After the National Weather Service calling the previous month “the hottest July on record” in both the United States and many other parts of the world, August began with a high temperatures forecast in the 70s for the next few days before returning to the 80 during the weekend.
When we retired to Floyd County in 2004, I told wife Amy that we should see days with lower humidity and heat thn the 32 years we endured in the National Capital Region of Washington, DC, and on the Mississippi River in the St. Louis metro area (her hometown, where we met and where I reported from for a dozen years before.
I remembered the 1960s, when I lived in Floyd County during high school years. I drove a car without air conditioning and most homes in the county did not have air. The summers were much milder than they are now. Consider it another part of Global Warming. Oops. I forgot. This is a county controlled by Repubican extremists who claim Global Warming and Climate Change do not exist.
Well, it does exits and we saw much of it during July after a cooler than normal Spring and a winter where the lows, for the first time in two decades, fell well below zero.
Lingering problems from the severe blood and muscular infections that could have cost me my left leg from the knee down are keeping me off motorcycles for the time being and it’s too damn hot on too many days to ride with the top down in convertibles. Unlike the 60s, most vehicles — and homes — in Floyd County and Southwestern Virginia now have air conditioning.

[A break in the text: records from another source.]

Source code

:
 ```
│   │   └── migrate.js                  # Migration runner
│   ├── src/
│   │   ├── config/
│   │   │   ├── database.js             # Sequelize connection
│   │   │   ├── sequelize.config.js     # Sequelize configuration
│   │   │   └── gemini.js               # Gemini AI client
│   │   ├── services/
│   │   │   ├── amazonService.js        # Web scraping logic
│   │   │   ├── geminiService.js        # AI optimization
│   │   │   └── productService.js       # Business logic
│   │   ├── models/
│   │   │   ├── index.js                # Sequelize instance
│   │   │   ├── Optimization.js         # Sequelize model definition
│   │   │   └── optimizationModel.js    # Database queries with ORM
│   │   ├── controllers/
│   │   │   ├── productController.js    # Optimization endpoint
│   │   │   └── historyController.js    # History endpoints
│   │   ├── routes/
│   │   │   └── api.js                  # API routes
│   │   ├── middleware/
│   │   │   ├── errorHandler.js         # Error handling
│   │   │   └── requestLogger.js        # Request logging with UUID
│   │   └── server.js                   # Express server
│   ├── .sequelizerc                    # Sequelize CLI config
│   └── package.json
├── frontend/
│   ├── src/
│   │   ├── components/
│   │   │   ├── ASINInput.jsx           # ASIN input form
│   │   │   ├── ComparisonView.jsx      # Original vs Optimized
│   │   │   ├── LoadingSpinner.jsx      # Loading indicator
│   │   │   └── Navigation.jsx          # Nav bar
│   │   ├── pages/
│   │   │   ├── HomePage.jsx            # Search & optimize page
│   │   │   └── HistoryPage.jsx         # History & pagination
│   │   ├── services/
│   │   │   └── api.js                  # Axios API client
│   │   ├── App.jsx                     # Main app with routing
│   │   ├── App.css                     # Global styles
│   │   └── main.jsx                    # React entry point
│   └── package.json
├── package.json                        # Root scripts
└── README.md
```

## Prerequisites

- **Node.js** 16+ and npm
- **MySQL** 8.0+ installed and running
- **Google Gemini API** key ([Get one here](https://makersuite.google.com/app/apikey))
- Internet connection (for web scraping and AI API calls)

My adult daughter and her husband have moved back to the St. Louis area after several years in the Seatlle area and has been suffering iin the oppressive heat and storms that have gripped the midwest. Misery, it seems, has company in our family.
Assuming the forecasts from the National Weather Service office in Blacksburg is accuate, always a questionable assumption, the weather in this areas is expecterd to be in the upper 70s for today and Wednesday and Thursday,, followed by a drop into the lower 70s with rain on Thursday and thunderstorms on Friday.
Then back into the 80s on Saturday and thunderstorms on Sunday and Monday.
Welcome to August, another month of bad hair days for Mother Nature.